Targeted disruption of Mct3. Murine embryonic stem (ES) cells were electroporated with the Mct3 knockout vector (supplemental fig. 1) and selected for resistance to G418. Recombination of the targeting vector ablates the Mct3 gene by deleting 2.2 kb of DNA spanning the entire coding portion of exons 2-4. Southern blot analysis of both the 5' and 3' junction fragments of the Mct3 gene was used to detect positive ES cell clones. Correctly targeted ES cells (line IG3) were injected into C57Bl/6J blastocysts and resulting male chimeric pups were backcrossed with C57Bl/6J for >5 generations. Heterozygous progeny from the C57Bl/6J matings were intercrossed to establish homozygous Mct3^–/–. For PCR genotyping of pups the disrupted Mct3 gene was detected using neospecific primers and the wild-type gene was detected using primers lying within the deleted region of Mct3.

* * * * *

What to work on
(1) From the passage on disrupting the Mct3 gene, output the part that begins with the words containing "Targeted disruption of" and ends with "region of Mct3.".
(2) In the passage on disrupting the Mct3 gene, how much DNA is deleted when the targeting vector recombines?

Stored dataset items
* * * * *

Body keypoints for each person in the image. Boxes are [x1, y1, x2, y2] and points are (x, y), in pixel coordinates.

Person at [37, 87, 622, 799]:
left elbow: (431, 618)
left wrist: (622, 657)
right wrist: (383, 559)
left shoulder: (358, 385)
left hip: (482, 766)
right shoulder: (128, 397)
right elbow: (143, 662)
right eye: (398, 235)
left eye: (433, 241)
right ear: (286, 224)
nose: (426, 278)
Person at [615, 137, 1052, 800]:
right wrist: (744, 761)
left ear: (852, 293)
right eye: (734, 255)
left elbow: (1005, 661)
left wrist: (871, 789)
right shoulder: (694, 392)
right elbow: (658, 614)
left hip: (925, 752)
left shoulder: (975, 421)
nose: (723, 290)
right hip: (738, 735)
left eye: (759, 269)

* * * * *

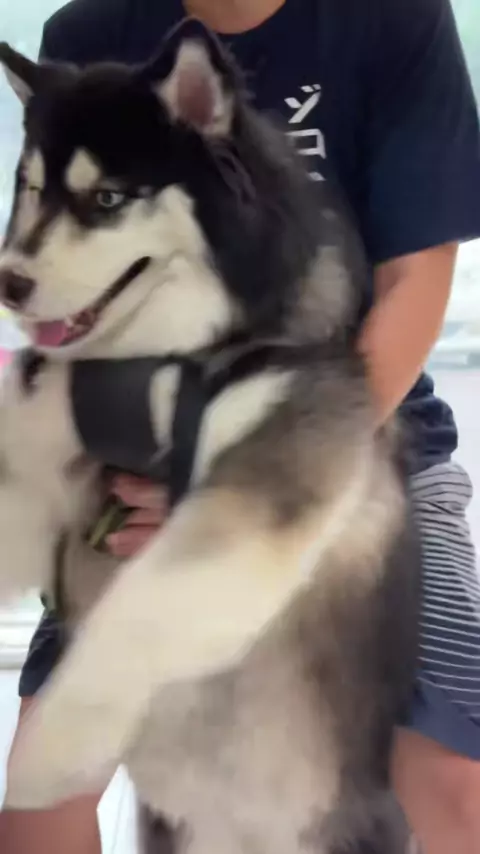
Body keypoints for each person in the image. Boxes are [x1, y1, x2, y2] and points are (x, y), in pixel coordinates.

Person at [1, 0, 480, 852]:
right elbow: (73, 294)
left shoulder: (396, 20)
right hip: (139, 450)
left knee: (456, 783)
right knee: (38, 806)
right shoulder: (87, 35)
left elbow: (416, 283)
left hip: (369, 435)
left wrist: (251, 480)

* * * * *

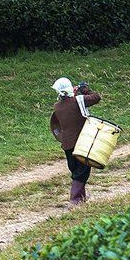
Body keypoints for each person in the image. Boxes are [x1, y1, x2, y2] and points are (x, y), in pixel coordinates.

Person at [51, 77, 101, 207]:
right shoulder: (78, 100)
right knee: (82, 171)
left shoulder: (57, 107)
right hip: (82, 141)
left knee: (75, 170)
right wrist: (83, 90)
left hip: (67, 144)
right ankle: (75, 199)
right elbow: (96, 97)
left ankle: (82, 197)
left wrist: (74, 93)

* * * * *

Solved tasks
(1)
Targeted disruption of Mct3. Murine embryonic stem (ES) cells were electroporated with the Mct3 knockout vector (supplemental fig. 1) and selected for resistance to G418. Recombination of the targeting vector ablates the Mct3 gene by deleting 2.2 kb of DNA spanning the entire coding portion of exons 2-4. Southern blot analysis of both the 5' and 3' junction fragments of the Mct3 gene was used to detect positive ES cell clones. Correctly targeted ES cells (line IG3) were injected into C57Bl/6J blastocysts and resulting male chimeric pups were backcrossed with C57Bl/6J for >5 generations. Heterozygous progeny from the C57Bl/6J matings were intercrossed to establish homozygous Mct3^–/–. For PCR genotyping of pups the disrupted Mct3 gene was detected using neospecific primers and the wild-type gene was detected using primers lying within the deleted region of Mct3.

(2) 2.2 kb of DNA, spanning the entire coding portion of exons 2-4.